First, I went on vacation. You might not have noticed that, because I had stockpiled some posts and scheduled them for release while I was away. But then I came back and two major things happened, which is why I have not posted for a couple of weeks.

  • One, I did not feel refreshed and ready to get back to work. Book writing, magazine article writing and giving workshops did not energize me as they usually did; I felt exhausted at the prospect of working.
  • Two, my friend Sue died suddenly of a heart attack at age 45.

Of course, any death causes me to ask the big questions: Am I doing what I want to do? Am I where I want to be? Are the people in my life the ones who I want? If the answer is no to any of these, it’s time to change. Because time might soon be up.

My answers were all yes to the big questions. But there was still the exhaustion. And as I thought about it, no wonder. January and February were relentless. Productive, but relentless. I wrote two magazine articles, conducted six workshops, completed a long and complicated request for arts funding. I drafted two chapters of the book, and then re-drafted them many times, trying to find my voice. Instead of feeling energized, I was exhausted. The fun had leached out of my writing life.

So obviously, it’s time to change. Here’s what I’ve decided:

  • I’m going back to writing three days a week, instead of five.
  • I am not writing any more magazine articles until after the book is done.
  • The workshops are almost done for the season. Depending on where I am with the book, I’ll reassess whether I do any in the fall.
  • I will no longer hold myself to the imperative of writing a weekly blog post. I’ll probably post once a week, but there will be times when I won’t. And that will be OK.

Because until my time is up, I want to enjoy my time.

MUCKING ABOUT IN SENTENCES: Editing Chapters

On my whiteboard this week is a quote from writer Annie Dillard:

It’s a privilege to muck about in sentences all morning.

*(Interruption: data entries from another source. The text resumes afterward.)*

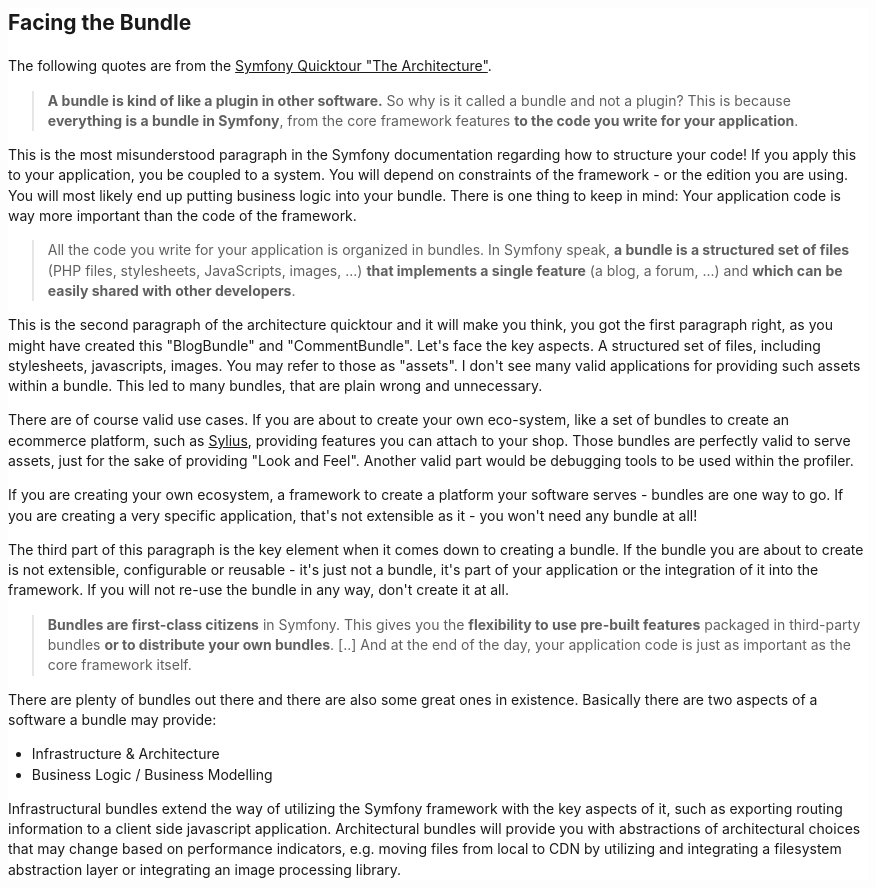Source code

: ## Facing the Bundle

The following quotes are from the [Symfony Quicktour "The Architecture"](https://symfony.com/doc/2.7/quick_tour/the_architecture.html#understanding-the-bundle-system).

> **A bundle is kind of like a plugin in other software.** So why is it called a bundle and not a plugin? This is because **everything is a bundle in Symfony**, from the core framework features **to the code you write for your application**.

This is the most misunderstood paragraph in the Symfony documentation regarding how to structure your code! If you apply this to your application, you be coupled to a system. You will depend on constraints of the framework - or the edition you are using. You will most likely end up putting business logic into your bundle. There is one thing to keep in mind: Your application code is way more important than the code of the framework.

> All the code you write for your application is organized in bundles. In Symfony speak, **a bundle is a structured set of files** (PHP files, stylesheets, JavaScripts, images, ...) **that implements a single feature** (a blog, a forum, ...) and **which can be easily shared with other developers**.

This is the second paragraph of the architecture quicktour and it will make you think, you got the first paragraph right, as you might have created this "BlogBundle" and "CommentBundle". Let's face the key aspects. A structured set of files, including stylesheets, javascripts, images. You may refer to those as "assets". I don't see many valid applications for providing such assets within a bundle. This led to many bundles, that are plain wrong and unnecessary.

There are of course valid use cases. If you are about to create your own eco-system, like a set of bundles to create an ecommerce platform, such as [Sylius](https://github.com/Sylius/Sylius), providing features you can attach to your shop. Those bundles are perfectly valid to serve assets, just for the sake of providing "Look and Feel". Another valid part would be debugging tools to be used within the profiler.

If you are creating your own ecosystem, a framework to create a platform your software serves - bundles are one way to go. If you are creating a very specific application, that's not extensible as it - you won't need any bundle at all!

The third part of this paragraph is the key element when it comes down to creating a bundle. If the bundle you are about to create is not extensible, configurable or reusable - it's just not a bundle, it's part of your application or the integration of it into the framework. If you will not re-use the bundle in any way, don't create it at all.

> **Bundles are first-class citizens** in Symfony. This gives you the **flexibility to use pre-built features** packaged in third-party bundles **or to distribute your own bundles**. [..] And at the end of the day, your application code is just as important as the core framework itself.

There are plenty of bundles out there and there are also some great ones in existence. Basically there are two aspects of a software a bundle may provide:

* Infrastructure & Architecture
* Business Logic / Business Modelling

Infrastructural bundles extend the way of utilizing the Symfony framework with the key aspects of it, such as exporting routing information to a client side javascript application. Architectural bundles will provide you with abstractions of architectural choices that may change based on performance indicators, e.g. moving files from local to CDN by utilizing and integrating a filesystem abstraction layer or integrating an image processing library.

So true! I’ve been heads-down editing Chapters 2 and 3, after reading them out loud and finding out what needs to be changed. As part of the process, I’ve also incorporated the recent feedback I’ve received from my “friendly readers”: Jen, Lynn and Mr. Busy.

Most. Fun. Ever.

I mean, really. What a privilege: I’m wallowing around in 1864, a time when the pristine face of Muskoka was being permanently changed by axe blows. I’m reading the memoirs of a Muskoka steamship captain, trying to pull everything I think I will need before I have to return this book to the library. I’m hunting down 19th century population figures for Gravenhurst and Bracebridge, and discovering first-hand stories from several surveyors and settlers. 

Speaking of surveyors and settlers:

  • James Bridgland is still my favourite surveyor – he gets top marks for bluntness; says the Muskoka Road was “never  even tolerably good.”
  • Settler, newspaper publisher and Muskoka promoter Thomas McMurray wins for hyperbole. Everything he writes about Muskoka is suspect – he was just so darn keen about the place.

As part of the editing of these two chapters, I’ve had to do some more research. I’ve had to look hard at the Muskoka district, to understand where the rivers flow, where the rapids and waterfalls are and which direction the granite ridges run. All of these things, of course, affected the surveyors, road-builders and settlers. Luckily I’ve discovered that I like maps and geography almost as much as sentences!

Other random things I’ve learned this week:

  • The “surveyors’ chain” used by all the 19th century Muskoka Road surveyors was invented in 1620 by an English mathematician who was also a clergyman. I think you’d need some divine inspiration to come up with a gadget that synthesized two measuring systems, one based on the number four and one based on the number ten. This story may earn its own sidebar in the book.
  • The famous prize turnip (no, I’m still not sick of talking about it!) was grown in some of the worst land Muskoka had to offer. This success story doesn’t do anything to support the fact that it was desperately hard to farm in the Muskoka district. I’ll have to figure out how to deal with that.

Even with all the changes and additional research, my word count is still creeping up overall. Privilege and progress!